Sereti: Yes, perhaps not as much as we would have liked to, but our protocol for HIV patients is actually people with advanced disease who are pretty sick. I would say that the majority of them kept coming into the Clinical Center, and although we were not enrolling as many new patients, we were able to both keep supporting our HIV patients in the area but also continue, obviously at a much slower pace, some of our HIV research. It was a great time to study more, to write some papers, and do more analyses. We made a very good plan with my team; I have an amazing team both in the clinic and in the lab. We did not miss a beat. We were able to continue our meetings online, we set up Doodle schedules for people rotating in the lab so that there was no overlap. I think that we made the best out of a very, very difficult and unpleasant situation. We handled it as best as we could.
Barr: That is great. Well, is there anything else that you would like to add about your research, your care with COVID, or your experiences in general?
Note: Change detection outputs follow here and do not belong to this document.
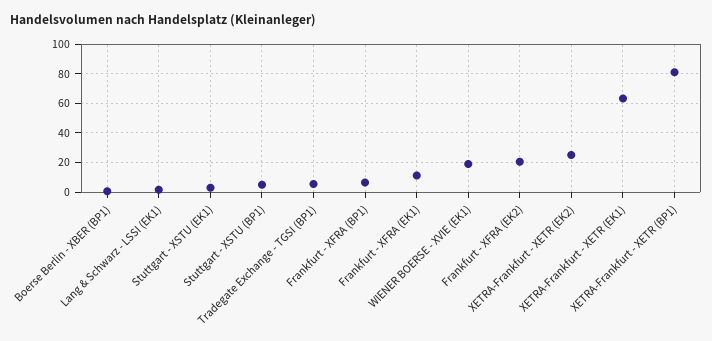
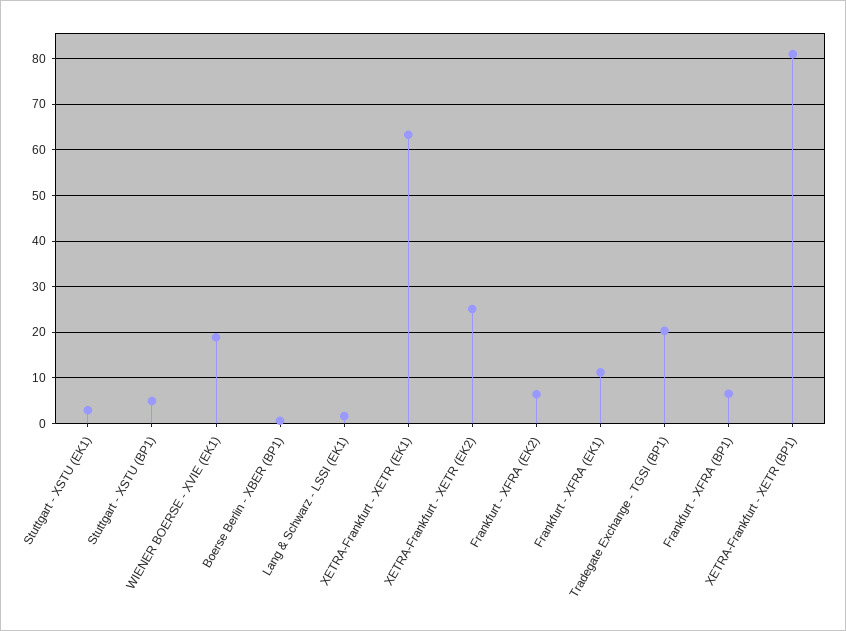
Tradegate Exchange - TGSI (BP1): 5 -> 20
Frankfurt - XFRA (EK2): 20 -> 6

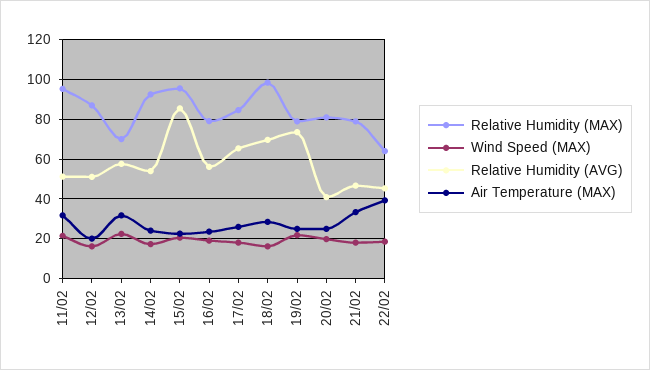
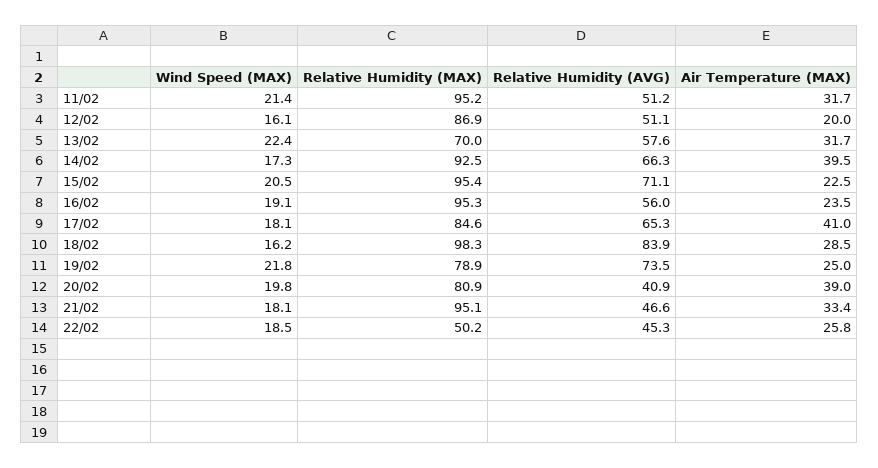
Relative Humidity (AVG), 14/02: 55 -> 66.3
Air Temperature (MAX), 14/02: 25 -> 39.5
Relative Humidity (AVG), 15/02: 85 -> 71.1
Relative Humidity (MAX), 16/02: 80 -> 95.3
Air Temperature (MAX), 17/02: 25 -> 41
Relative Humidity (AVG), 18/02: 70 -> 83.9
Air Temperature (MAX), 20/02: 25 -> 39
Relative Humidity (MAX), 21/02: 80 -> 95.1
Relative Humidity (MAX), 22/02: 65 -> 50.2
Air Temperature (MAX), 22/02: 40 -> 25.8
Sereti: Overall we did a great job. I think that to some extend it brought us all together. I hope that some of the things that came through COVID may stay: some of the flexibility of the work schedule, some of the access online to meetings that are not always easy to get to in person. I definitely do miss, though, having happy hour with my team or getting all together for lunches and such. I feel that when a crisis like this resolves, or starts to resolve, what is very important is to have some reflection and see what was done well, what could be done better, what things that are new could stay, and what things can go away and return back to our normal. I think that there is always room for improvement, and there are definitely things that could be done better the next time around at all the levels, so I hope now we will regroup and reflect and try to make plans for the future.
Barr: Sounds wonderful. Well, thank you very much for all you do, and I wish you and your team continued success.
Sereti: Thank you so much.
Barr: Continued health, as well, with these new waves that keep coming.
Sereti: Of course. Same to you! Thank you so much.